Report plenary meeting
Report
Mevrouw De Waele heeft het woord.
Minister, het gaat niet goed in de sociale huursector. Vorige week stonden we hier om de ondermaatse woningkwaliteit in de sociale huursector aan te kaarten. 27 procent van de klachten bij de Vlaamse Ombudsdienst gaan nog altijd over sociaal woonbeleid. De daklozenproblematiek geraakt niet opgelost, dit is een jaarlijks weerkerende problematiek. En vandaag, collegas, zien we dat de wachtlijsten voor sociale huurwoningen stijgen met 16 procent.
Aan dat ritme, minister, stevenen we af op honderdduizenden wachtenden op een sociale huurwoning. Dat zijn geen al te fraaie resultaten. Ik heb dan ook sterk mijn twijfels over uw aanpak.

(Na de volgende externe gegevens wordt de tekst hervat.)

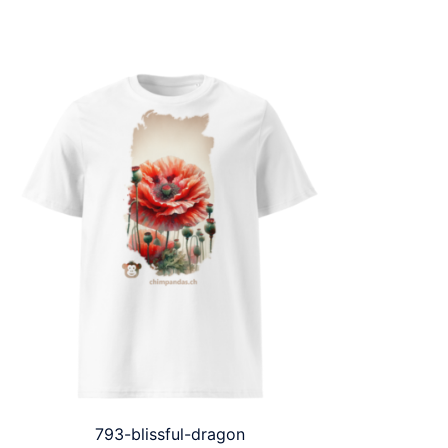
793-blissful-dragon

U weet dat LDD voorstander is van een inkomensgerelateerde huurpremie. Volgens uw criteria moet men vandaag vijf jaar op een wachtlijst staan, en bovendien mag de huurprijs niet meer bedragen dan 500 euro per maand. Wie vandaag geen sociaal huurhuis kan betrekken omdat hij op een wachtlijst staat, en wie vandaag de financiële eindjes niet aan elkaar kan knopen, die wil wel direct geholpen worden.
Daarom, minister, vinden wij dat de criteria voor de huurpremie dringend aan herziening toe zijn. Ik stel u dus de vraag of u bereid bent om, middels de aanpassing van de criteria van een huurpremie, ervoor te zorgen dat de vele wachtenden op een sociale huurwoning sneller en beter geholpen worden met een financiële ruggensteun.
Minister Van den Bossche heeft het woord.
Het klopt, mevrouw De Waele, dat er meer mensen dan vroeger wachten op een sociale woning. Zes jaar geleden waren dat er zon 58.000, nu gaat het om 70.000 mensen die graag een sociale woning willen.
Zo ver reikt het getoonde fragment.